[Records from a collection]

☆ ☆ ☆ ☆ ☆ ☆ ☆

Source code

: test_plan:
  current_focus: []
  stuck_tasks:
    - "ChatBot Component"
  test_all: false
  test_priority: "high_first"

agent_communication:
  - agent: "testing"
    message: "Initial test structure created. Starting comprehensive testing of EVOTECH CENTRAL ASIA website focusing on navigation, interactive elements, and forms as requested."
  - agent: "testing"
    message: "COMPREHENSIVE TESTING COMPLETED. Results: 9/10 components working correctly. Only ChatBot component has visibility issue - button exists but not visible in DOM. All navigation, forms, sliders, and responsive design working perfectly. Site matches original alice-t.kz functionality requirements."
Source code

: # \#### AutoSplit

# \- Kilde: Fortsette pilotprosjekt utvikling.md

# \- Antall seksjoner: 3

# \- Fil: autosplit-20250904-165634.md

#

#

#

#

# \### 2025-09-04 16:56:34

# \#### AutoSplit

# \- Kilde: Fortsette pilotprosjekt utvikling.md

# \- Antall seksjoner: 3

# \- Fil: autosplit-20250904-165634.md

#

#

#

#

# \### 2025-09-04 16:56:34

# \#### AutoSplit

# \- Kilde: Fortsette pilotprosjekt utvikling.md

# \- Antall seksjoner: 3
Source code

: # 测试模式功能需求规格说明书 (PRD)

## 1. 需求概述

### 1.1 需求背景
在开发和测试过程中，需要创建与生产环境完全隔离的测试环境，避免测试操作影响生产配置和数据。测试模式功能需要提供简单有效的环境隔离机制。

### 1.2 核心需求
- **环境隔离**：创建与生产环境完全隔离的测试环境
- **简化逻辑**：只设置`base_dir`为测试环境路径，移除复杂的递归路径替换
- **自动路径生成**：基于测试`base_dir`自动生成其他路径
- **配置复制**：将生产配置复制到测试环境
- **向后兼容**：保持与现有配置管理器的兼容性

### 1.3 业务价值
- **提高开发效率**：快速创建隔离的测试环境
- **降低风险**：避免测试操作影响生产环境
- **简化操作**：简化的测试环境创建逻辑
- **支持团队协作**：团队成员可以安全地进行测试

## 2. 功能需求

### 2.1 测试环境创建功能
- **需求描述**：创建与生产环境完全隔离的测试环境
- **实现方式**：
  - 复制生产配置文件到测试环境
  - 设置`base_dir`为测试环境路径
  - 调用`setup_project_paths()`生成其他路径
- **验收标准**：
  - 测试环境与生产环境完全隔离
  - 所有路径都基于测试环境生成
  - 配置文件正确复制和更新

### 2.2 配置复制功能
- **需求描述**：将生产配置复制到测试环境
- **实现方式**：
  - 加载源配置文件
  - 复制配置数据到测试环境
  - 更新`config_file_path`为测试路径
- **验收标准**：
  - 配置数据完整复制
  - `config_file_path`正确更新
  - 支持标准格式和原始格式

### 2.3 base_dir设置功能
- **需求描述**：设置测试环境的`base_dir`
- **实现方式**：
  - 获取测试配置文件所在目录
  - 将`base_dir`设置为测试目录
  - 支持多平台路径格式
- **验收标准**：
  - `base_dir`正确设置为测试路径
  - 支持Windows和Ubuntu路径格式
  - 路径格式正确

☆ ☆ ☆ ☆ ☆ ☆ ☆

● Exercise objective
From the line with "- 获取测试配置文件所在目录" to the final line of the entries above, return every line exactly as written.

● Result
  - 获取测试配置文件所在目录
  - 将`base_dir`设置为测试目录
  - 支持多平台路径格式
- **验收标准**：
  - `base_dir`正确设置为测试路径
  - 支持Windows和Ubuntu路径格式
  - 路径格式正确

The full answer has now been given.